We did this research about six months ago, where we found that everyone thinks that they're good drivers. Nobody thinks that they’re bad drivers. Even those individuals who believed they were good drivers were eager to obtain an objective certification of their driving skills, and the Zuno driving score helped us move our relationship from just being an insurer to someone with a deeper engagement with the customer. It helped us interact with the customer more frequently because they will check the score. It helped us incentivize the customer to drive safer, have less accidents, and therefore benefit us also by lesser claims. It helped make notes safer, which is one of the things that we wanted to do in the industry.

So, it takes several boxes and internationally we found that there were these products that were there in the market and which were selling quite well. Finally, the reason that we thought of this was that in India, motor insurance is very commoditised. It’s just a price-based discussion and everyone has a particular type of car driving in a particular city; you get pretty much the same pricing irrespective of what your driving style was. So, what was happening is good drivers were cross-subsidising bad drivers.

We need to offer a more personalised experience. There shouldn’t be a one-size-fits-all approach. If you’re a good driver, you should receive rewards and incentives to encourage you to continue driving well.

Very often we would get to hear that, I haven’t had an accident in the last seven years. I had one accident in the last year, and you adjusted my pricing, but that's how the industry typically determines pricing. So, we decided to have a much more nuanced understanding of the risk that this presents and give a more personalized solution. So, that was the last driver for us to develop this. To popularise this, we created the Zuno driving score, which not only creates the objective value of the driving ability or driving behaviour safety, but also has a very transparent equation to say that if you drive well you will save on your premium and incentivise people and they’ll also feel good about driving well.

Finally, it’ll help us make roads safer because with clearly safer drivers; the roads will be safe. So, that was the entire thought behind this campaign.

Which is the agency behind this campaign?

The thought of Zuno Driving Quotient was internal.
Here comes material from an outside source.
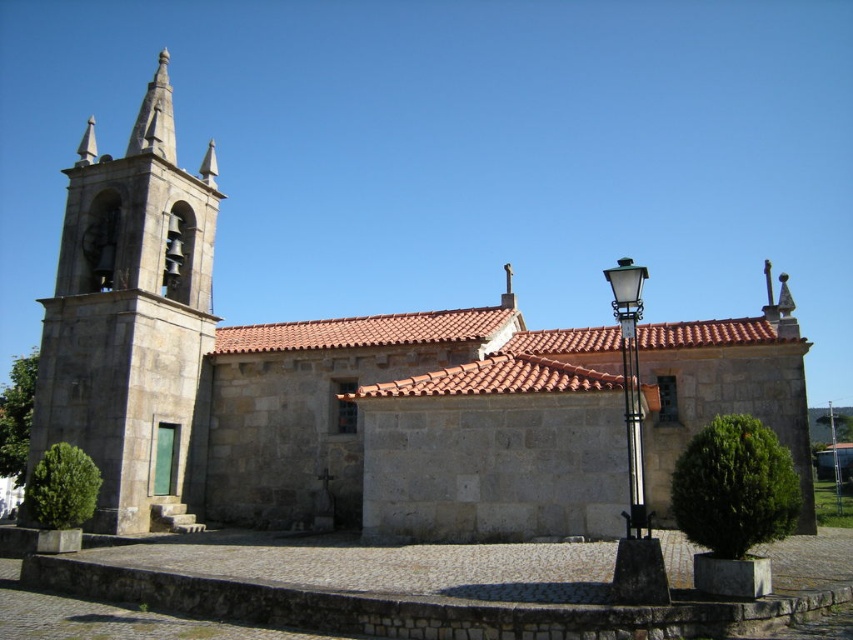
You are standing in front of the stone church at left and the stone bell tower at left. Which structure would cast a longer shadow during midday when the sun is directly overhead?

The stone church at left has a larger size compared to the stone bell tower at left, so it would cast a longer shadow during midday when the sun is directly overhead.

Looking at this image, you are standing in front of the stone church at left and the stone bell tower at left. Which structure is positioned lower in the image?

The stone church at left is positioned lower than the stone bell tower at left in the image.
We wanted to create a 15-day driving challenge, so the entire concept was created internally, but to execute it in terms of a creative it went through BC Web Wise.
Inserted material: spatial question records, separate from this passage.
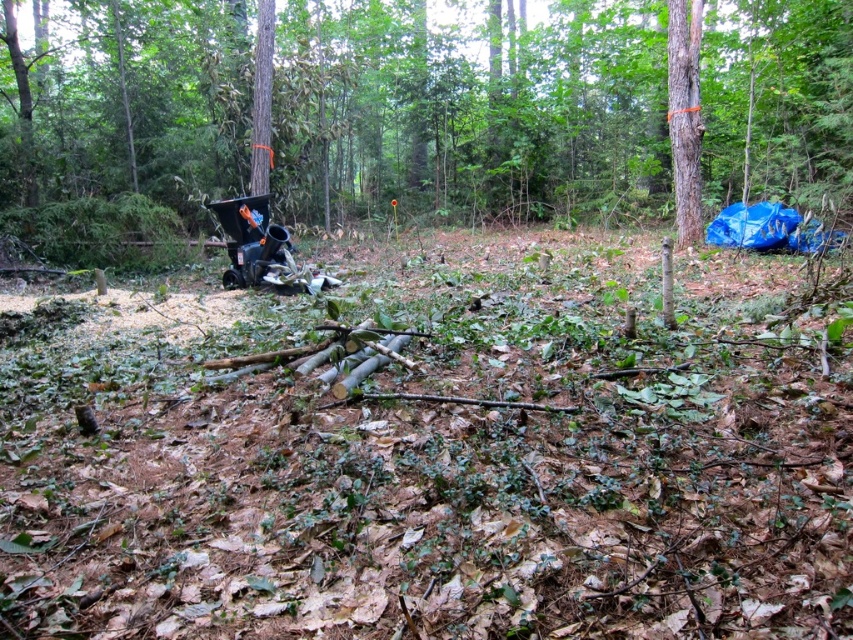
Is brown wood tree at center bigger than matte black baby carriage at center?

Indeed, brown wood tree at center has a larger size compared to matte black baby carriage at center.

Is brown wood tree at center below matte black baby carriage at center?

No.

Is point (103, 90) behind point (271, 260)?

Yes, point (103, 90) is farther from viewer.

Find the location of a particular element. brown wood tree at center is located at coordinates (471, 113).

Consider the image. Can you confirm if matte black baby carriage at center is taller than smooth bark tree at center?

No.

Which is behind, point (277, 256) or point (271, 33)?

Point (271, 33)

Where is `matte black baby carriage at center`? Image resolution: width=853 pixels, height=640 pixels. matte black baby carriage at center is located at coordinates (248, 237).

Who is more forward, (x=689, y=236) or (x=241, y=205)?

Point (x=241, y=205)

Which is in front, point (698, 218) or point (260, 234)?

Positioned in front is point (260, 234).

Locate an element on the screen. This screenshot has height=640, width=853. smooth bark tree at right is located at coordinates (685, 116).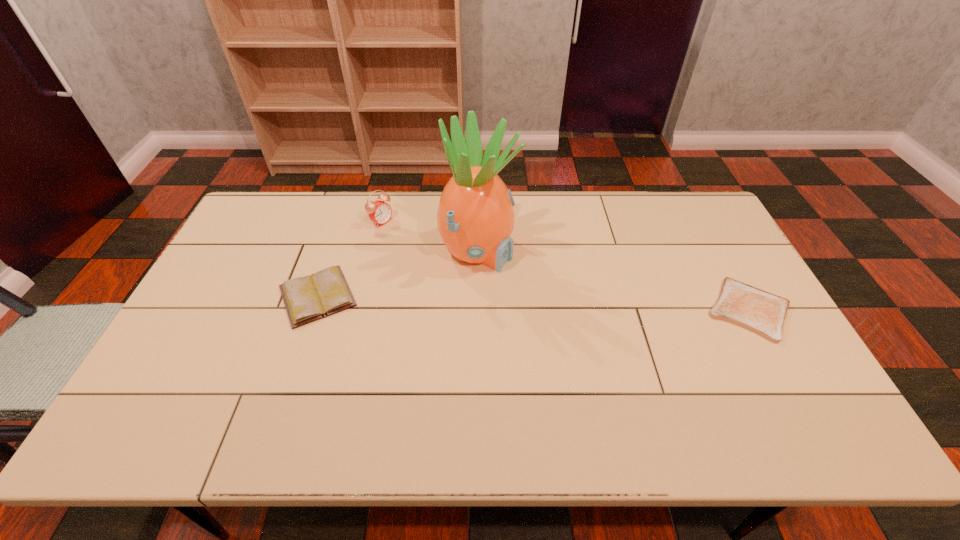
Find the location of a particular element. free space between the rightmost object and the second shortest object is located at coordinates (533, 303).

Where is `free space between the rightmost object and the pineapple`? The height and width of the screenshot is (540, 960). free space between the rightmost object and the pineapple is located at coordinates (613, 280).

Identify the location of the third closest object to the alarm clock. (761, 312).

Locate an element on the screen. The height and width of the screenshot is (540, 960). object identified as the second closest to the alarm clock is located at coordinates (326, 292).

Where is `free space that satisfies the following two spatial constraints: 1. on the front side of the diary; 2. on the right side of the rightmost object`? Image resolution: width=960 pixels, height=540 pixels. free space that satisfies the following two spatial constraints: 1. on the front side of the diary; 2. on the right side of the rightmost object is located at coordinates (313, 310).

Locate an element on the screen. free point that satisfies the following two spatial constraints: 1. on the front side of the pineapple; 2. on the left side of the rightmost object is located at coordinates (477, 310).

Identify the location of free space that satisfies the following two spatial constraints: 1. on the front side of the third object from left to right; 2. on the left side of the toast. [x=477, y=310].

Find the location of a particular element. This screenshot has height=540, width=960. vacant position in the image that satisfies the following two spatial constraints: 1. on the front side of the second shortest object; 2. on the right side of the rightmost object is located at coordinates (313, 310).

Locate an element on the screen. The height and width of the screenshot is (540, 960). blank space that satisfies the following two spatial constraints: 1. on the front side of the rightmost object; 2. on the right side of the tallest object is located at coordinates (477, 310).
What’s the media mix for this campaign?

We are a digital company. So, it’s largely digital, because it also provides a lot of room for interaction and gamification. Thus, it is going to be largely digital, but we will also have some surround media like radio or OOH. We look at innovation even in the media. So, I can promise you that in the campaign you will definitely find some very innovative elements in both creative and the media delivery as well.

Could you share some insights into your personal leadership style and how it has influenced the culture and direction of Zuno General Insurance?
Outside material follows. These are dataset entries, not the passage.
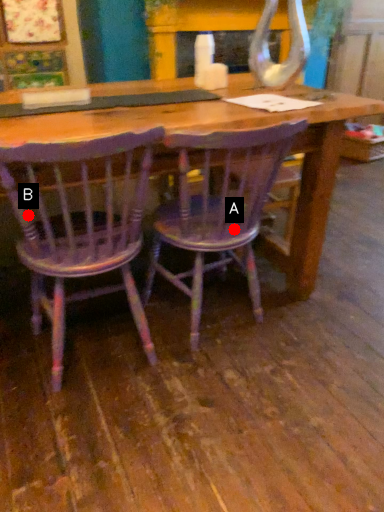
Question: Two points are circled on the image, labeled by A and B beside each circle. Which point is farther from the camera taking this photo?

Choices:
 (A) A is further
 (B) B is further

Answer: (A)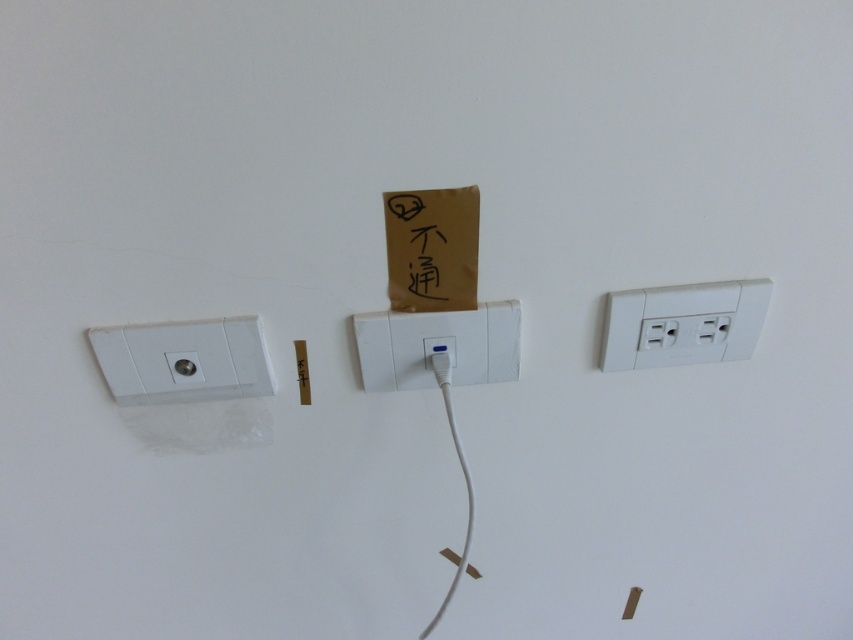
Question: Can you confirm if white plastic socket at left is wider than white plastic electric outlet at right?

Choices:
 (A) no
 (B) yes

Answer: (A)

Question: Is white plastic socket at left to the left of white plastic usb port at center from the viewer's perspective?

Choices:
 (A) no
 (B) yes

Answer: (B)

Question: Among these objects, which one is nearest to the camera?

Choices:
 (A) white plastic socket at left
 (B) white plastic electric outlet at right
 (C) white plastic usb port at center

Answer: (A)

Question: Among these points, which one is farthest from the camera?

Choices:
 (A) (451, 374)
 (B) (682, 285)

Answer: (A)

Question: Which of the following is the closest to the observer?

Choices:
 (A) (451, 374)
 (B) (643, 328)
 (C) (160, 378)

Answer: (C)

Question: Is white plastic electric outlet at right above white plastic usb port at center?

Choices:
 (A) yes
 (B) no

Answer: (A)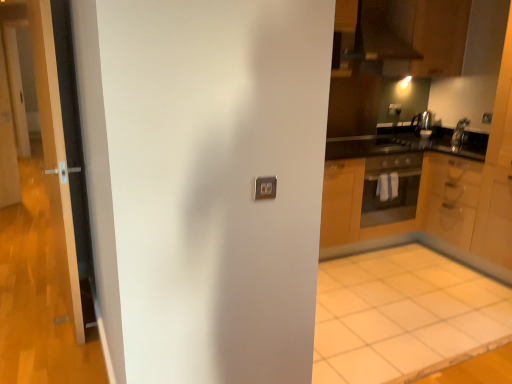
Question: Is wooden cabinet at right, which ranks as the first cabinetry in right-to-left order, at the right side of white tile floor at lower right?

Choices:
 (A) no
 (B) yes

Answer: (B)

Question: From a real-world perspective, is wooden cabinet at right, which ranks as the first cabinetry in right-to-left order, on white tile floor at lower right?

Choices:
 (A) yes
 (B) no

Answer: (A)

Question: Does wooden cabinet at right, placed as the second cabinetry when sorted from left to right, have a smaller size compared to white tile floor at lower right?

Choices:
 (A) no
 (B) yes

Answer: (A)

Question: From the image's perspective, is wooden cabinet at right, which ranks as the first cabinetry in right-to-left order, located beneath white tile floor at lower right?

Choices:
 (A) no
 (B) yes

Answer: (A)

Question: From the image's perspective, is wooden cabinet at right, which ranks as the first cabinetry in right-to-left order, located above white tile floor at lower right?

Choices:
 (A) no
 (B) yes

Answer: (B)

Question: From a real-world perspective, is satin silver kettle at upper right, which is counted as the second appliance, starting from the left, positioned above or below white tile floor at lower right?

Choices:
 (A) below
 (B) above

Answer: (B)

Question: From the image's perspective, relative to white tile floor at lower right, is satin silver kettle at upper right, the first appliance positioned from the right, above or below?

Choices:
 (A) below
 (B) above

Answer: (B)

Question: Is satin silver kettle at upper right, the first appliance positioned from the right, bigger or smaller than white tile floor at lower right?

Choices:
 (A) big
 (B) small

Answer: (B)

Question: Considering the positions of point (460, 140) and point (325, 294), is point (460, 140) closer or farther from the camera than point (325, 294)?

Choices:
 (A) closer
 (B) farther

Answer: (B)

Question: From a real-world perspective, relative to wooden cabinet at center, the second cabinetry viewed from the right, is clear glass screen door at left vertically above or below?

Choices:
 (A) below
 (B) above

Answer: (B)

Question: Is clear glass screen door at left inside the boundaries of wooden cabinet at center, which is the 1th cabinetry in left-to-right order, or outside?

Choices:
 (A) inside
 (B) outside

Answer: (B)

Question: Is point (15, 145) closer or farther from the camera than point (385, 228)?

Choices:
 (A) closer
 (B) farther

Answer: (B)

Question: In terms of width, does clear glass screen door at left look wider or thinner when compared to wooden cabinet at center, the second cabinetry viewed from the right?

Choices:
 (A) wide
 (B) thin

Answer: (B)

Question: Considering the positions of transparent glass door at left and clear glass screen door at left in the image, is transparent glass door at left bigger or smaller than clear glass screen door at left?

Choices:
 (A) big
 (B) small

Answer: (A)

Question: From the image's perspective, is transparent glass door at left located above or below clear glass screen door at left?

Choices:
 (A) above
 (B) below

Answer: (B)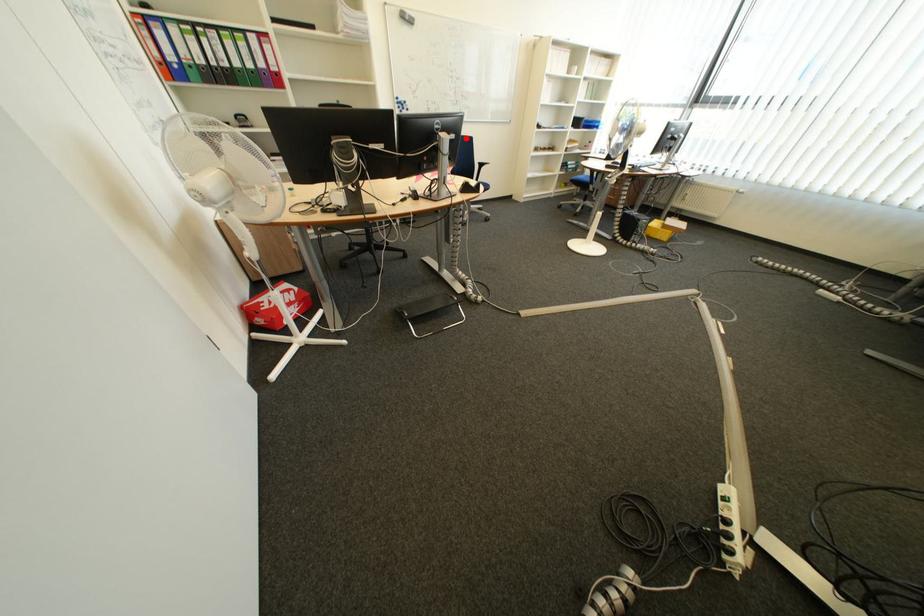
I value effort. So, people who work with me have to be high on effort. That’s something I place a lot of premium on. I also place a lot of premium attitude. I believe I am a fair leader. I will give everyone a chance, I don’t play favourites. What you see is what you get. I hope and I believe that we’ve created a very apolitical environment, where people can focus on their jobs and not look over their shoulder.

I would like people to be able to work without fear, because I want to create an atmosphere where people are allowed to experiment and be innovative, and in terms of my personal leadership style, I am straightforward, transparent and very detail-focused and data-focused, and I like to lead by example.

So, usually I will never ask my team to do things that I believe I can’t do or I can’t contribute to and I would like my entire team and all my leaders to work in a similar way.